**Exercise text**
────────────────────

Long time ago already some manufcturers realized that making a built in tiller for any pair of removable limbs in the ILF system was a a technical non sense. But, the probelm of pairing the limbs after production remained, and this had to be done within a given tolerance. Practically, this tolerance become 1/8" positive for almost all manufacturers, as less was not realistic for industrial production, more was giving bad shooting results, negative was perceived as wrong. 
But still today some manufacturers are really builting tiller difference in pairs intentionally (reworking one or both limbs) and not by selection from production. The "technical" explanation given to me to me by an engineer of one of this companies during his products presentation some years ago: to the question "Why do you rework limbs before cosmetic finishing to build a tiller in the pair ?", answer was "Frankly I don't know, they were already doing this when I joined the company, and I continued..."


----------



## DJ Hardy (Jan 18, 2016)

────────────────────

Resume the forum thread on tiller in ILF limb pairs from the point where it stops. The records have nothing to do with the text.

**Recorded data**
────────────────────

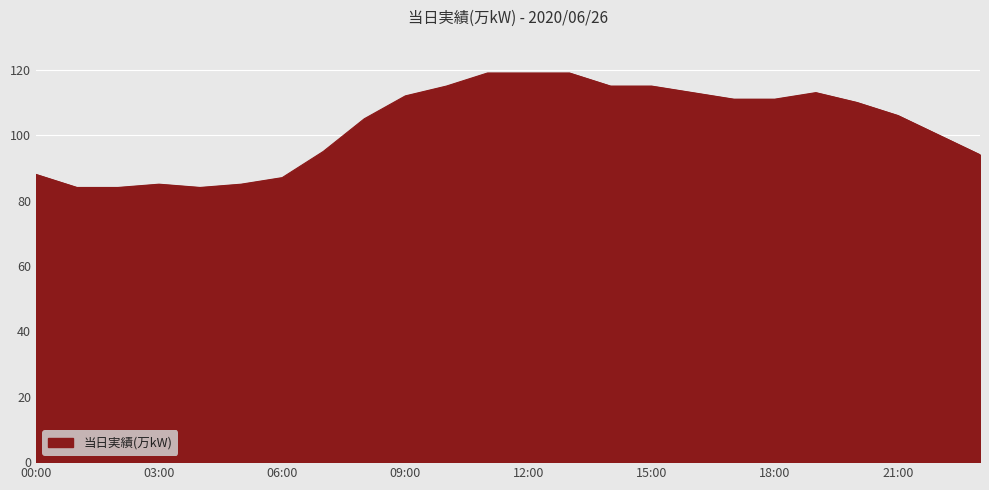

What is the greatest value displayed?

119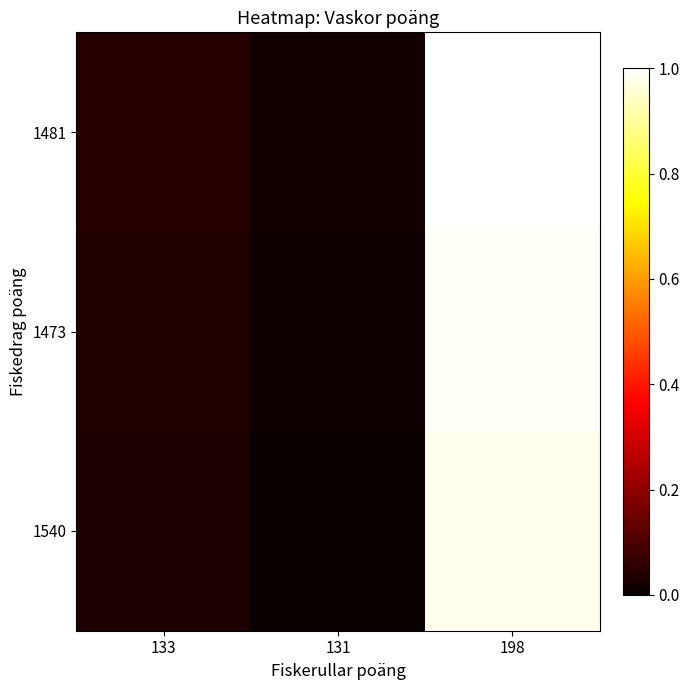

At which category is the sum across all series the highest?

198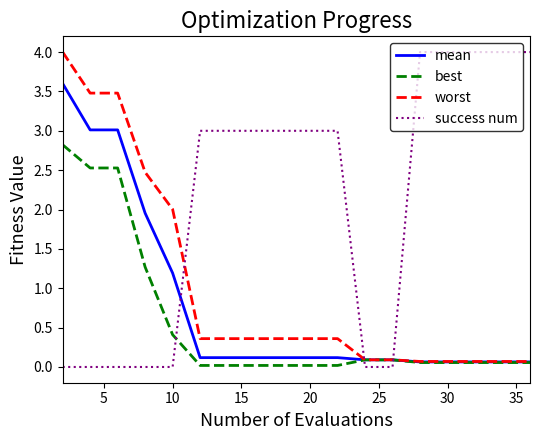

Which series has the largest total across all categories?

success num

────────────────────

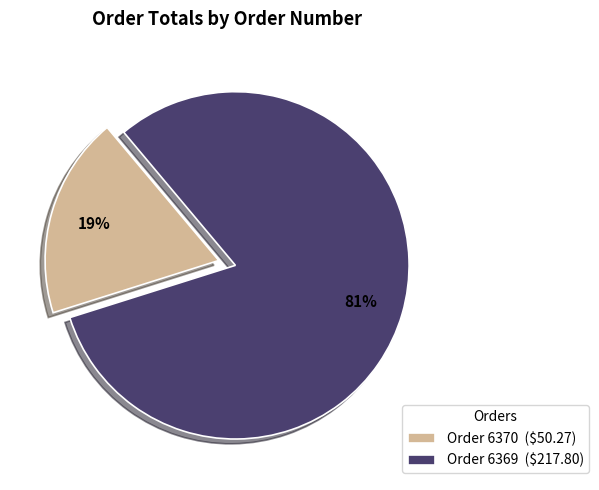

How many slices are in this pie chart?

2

────────────────────

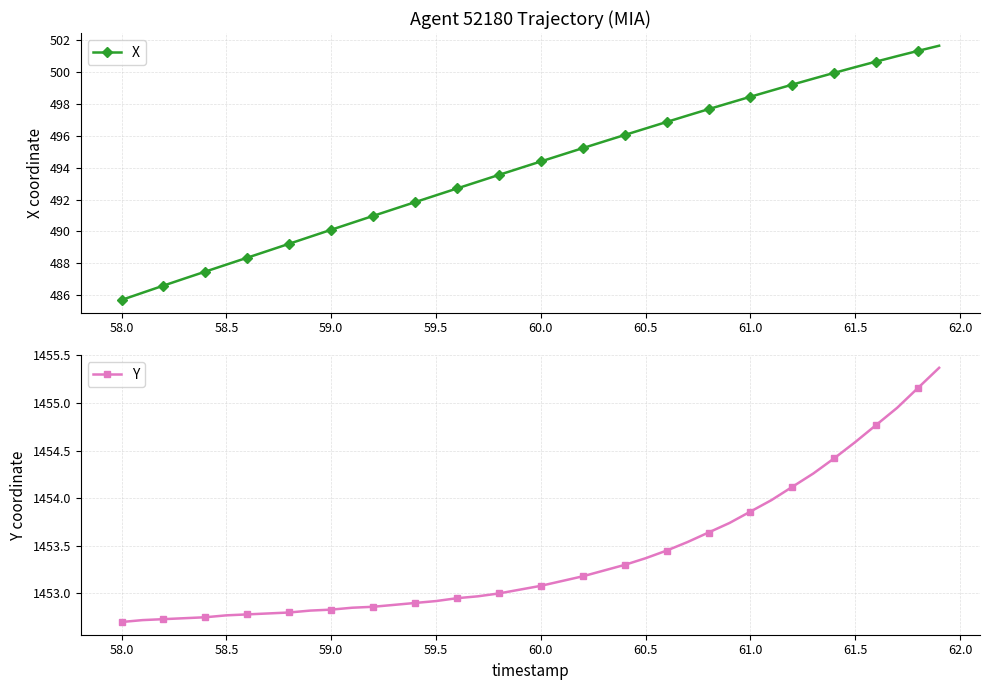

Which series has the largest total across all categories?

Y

────────────────────

**Output**
SHPoet said:


> So, I'm very confused by the terminology here. Maybe.
> 
> Positive tiller is when the tiller on the top limb is greater (longer) than tiller on the bottom limb.
> 
> ...


That is the way I always measured and set tiller.

I am surprised that no one has replied to your post either stating right or wrong.

Vittorio is this correct?


----------



## Mr. Roboto (Jul 13, 2012)

granite14 said:


> I've never played around with tiller. What does it do for barebow as a tuning variable?
> 
> I play with nocking height, brace height, and tip weight, centershot, plunger tension.


Great question. I run even tiller, and all I adjust is nocking height, brace height, tip weight, centershot, and plunger tension.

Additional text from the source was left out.